Defining access control at the attribute level (access control annotation)
Talend MDM offers granular security down to the attribute level. This access control is done inside the data model through setting up specific annotations.
Before you begin
You have already created a data model and the business entities and attributes in the data model.
About this task
Consider as an example that your data model holds the following entities: Agency and Agent and that you have created a new role called General_Manager. You want to grant this role a write access only to the CommissionCode attribute in the Agent entity.
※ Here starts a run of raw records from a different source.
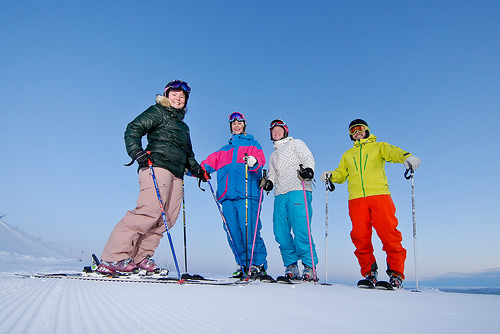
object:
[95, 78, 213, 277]
woman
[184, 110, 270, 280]
woman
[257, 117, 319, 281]
woman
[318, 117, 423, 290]
woman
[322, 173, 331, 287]
ski sticks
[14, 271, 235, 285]
ski boards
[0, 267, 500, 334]
snow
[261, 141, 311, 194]
jacket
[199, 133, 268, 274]
ski outfit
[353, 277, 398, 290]
sets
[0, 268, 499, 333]
clean/white snow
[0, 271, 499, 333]
ground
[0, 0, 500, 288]
clear/blue sky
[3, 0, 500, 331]
picture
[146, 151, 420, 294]
four sets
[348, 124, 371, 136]
ski goggles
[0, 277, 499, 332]
ground snow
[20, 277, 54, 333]
tracks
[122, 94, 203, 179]
black coat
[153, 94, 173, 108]
fur trim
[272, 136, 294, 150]
turtleneck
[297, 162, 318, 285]
pink/ski pole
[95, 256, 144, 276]
pink/ski boots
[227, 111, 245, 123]
blue/ski goggles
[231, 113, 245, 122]
woman's forehead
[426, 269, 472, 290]
mountains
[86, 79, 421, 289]
four people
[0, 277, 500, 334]
ski slope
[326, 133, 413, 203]
snow coat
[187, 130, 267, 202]
snow jacket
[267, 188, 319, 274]
snow pants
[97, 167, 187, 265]
snow pants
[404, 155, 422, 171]
white/snow gloves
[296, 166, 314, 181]
black/snow gloves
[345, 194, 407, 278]
snow pants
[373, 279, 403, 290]
skis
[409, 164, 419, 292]
ski poles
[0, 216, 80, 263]
slope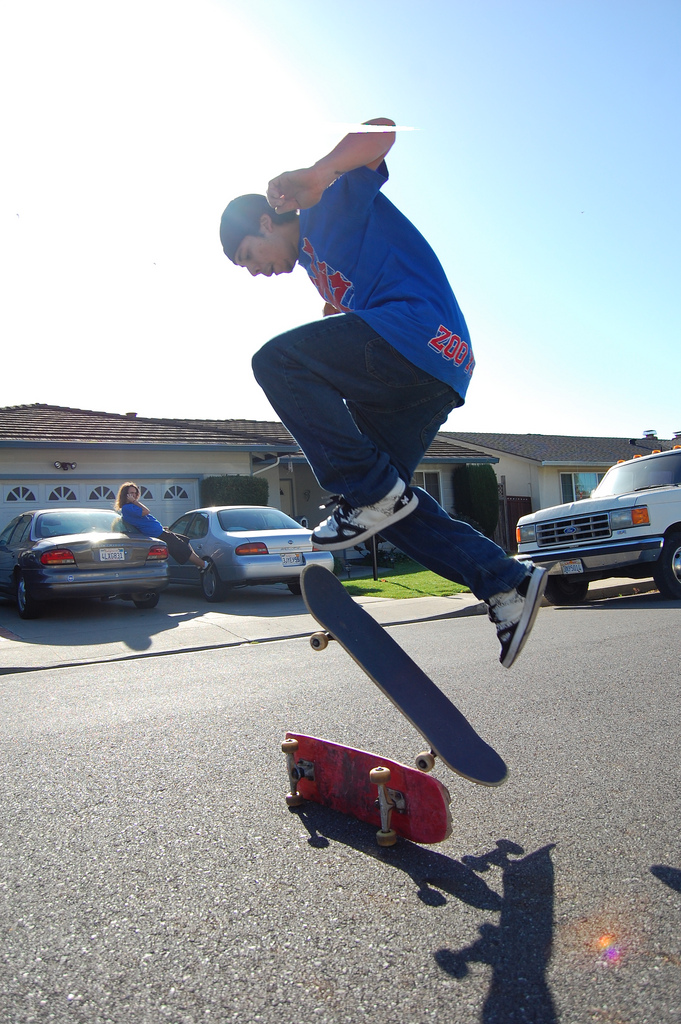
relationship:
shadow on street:
[288, 800, 559, 1024] [0, 579, 681, 1019]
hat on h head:
[212, 189, 296, 248] [212, 182, 316, 286]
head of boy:
[212, 182, 316, 286] [212, 113, 558, 670]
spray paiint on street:
[548, 883, 661, 987] [8, 628, 679, 1021]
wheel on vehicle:
[11, 566, 45, 622] [4, 504, 184, 617]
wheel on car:
[187, 554, 226, 606] [169, 506, 335, 604]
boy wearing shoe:
[220, 117, 548, 668] [489, 558, 550, 669]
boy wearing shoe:
[220, 117, 548, 668] [306, 479, 424, 560]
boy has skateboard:
[220, 117, 548, 668] [271, 557, 512, 856]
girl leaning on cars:
[110, 480, 215, 575] [2, 494, 335, 625]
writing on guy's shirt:
[290, 232, 356, 312] [277, 164, 475, 405]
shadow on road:
[296, 813, 567, 1022] [4, 580, 678, 1022]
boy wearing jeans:
[220, 117, 548, 668] [247, 307, 511, 597]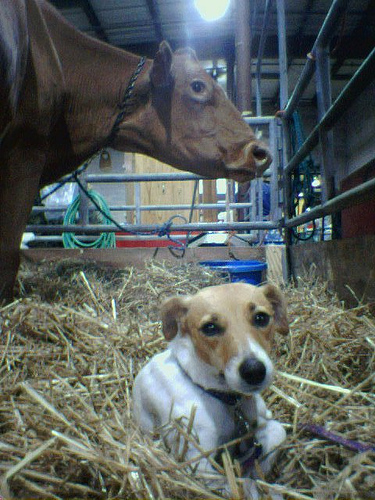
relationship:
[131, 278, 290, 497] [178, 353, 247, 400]
animal wears collar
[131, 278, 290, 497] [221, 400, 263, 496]
animal wears leash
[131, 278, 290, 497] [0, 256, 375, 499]
animal on hay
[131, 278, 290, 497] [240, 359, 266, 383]
animal has nose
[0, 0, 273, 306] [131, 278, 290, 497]
cow behind animal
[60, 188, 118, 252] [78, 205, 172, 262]
hose on railing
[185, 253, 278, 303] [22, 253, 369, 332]
bucket near straw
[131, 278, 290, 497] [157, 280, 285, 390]
animal has head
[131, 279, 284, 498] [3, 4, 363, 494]
animal in pen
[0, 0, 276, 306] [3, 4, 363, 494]
cow in pen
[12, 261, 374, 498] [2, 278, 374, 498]
stack of hay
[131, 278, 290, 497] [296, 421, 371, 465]
animal has leash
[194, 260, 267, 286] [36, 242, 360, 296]
bucket in a pen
To define access control on a specific attribute in a business entity, do the following:
Procedure
-
Right-click CommissionCode and select Set the
Roles with Write Access.
A dialog box is displayed.
Information noteNote:For a foreign key attribute with the Maximum Occurrence value set to a number greater than 1 or set to -1 (which means its maximum number of occurrences is not bounded), you can grant each role the add access and the remove access separately, and the dialog box will look like below.
A role with the write access to an attribute allows you to add and remove the value of that attribute through Talend MDM Web UI. A role with only the add or remove access to a foreign key attribute allows you to only add or remove the value of that foreign key attribute through Talend MDM Web UI.
-
Click the
icon to
add General_Manager to the Roles
list.
-
Click OK to validate your changes and close the dialog
box.
The Annotation node below the CommissionCode attribute expands to show the role with the write access.
Results
This way, the General_Manager role has a write access only to the CommissionCode attribute of the Agent business entity.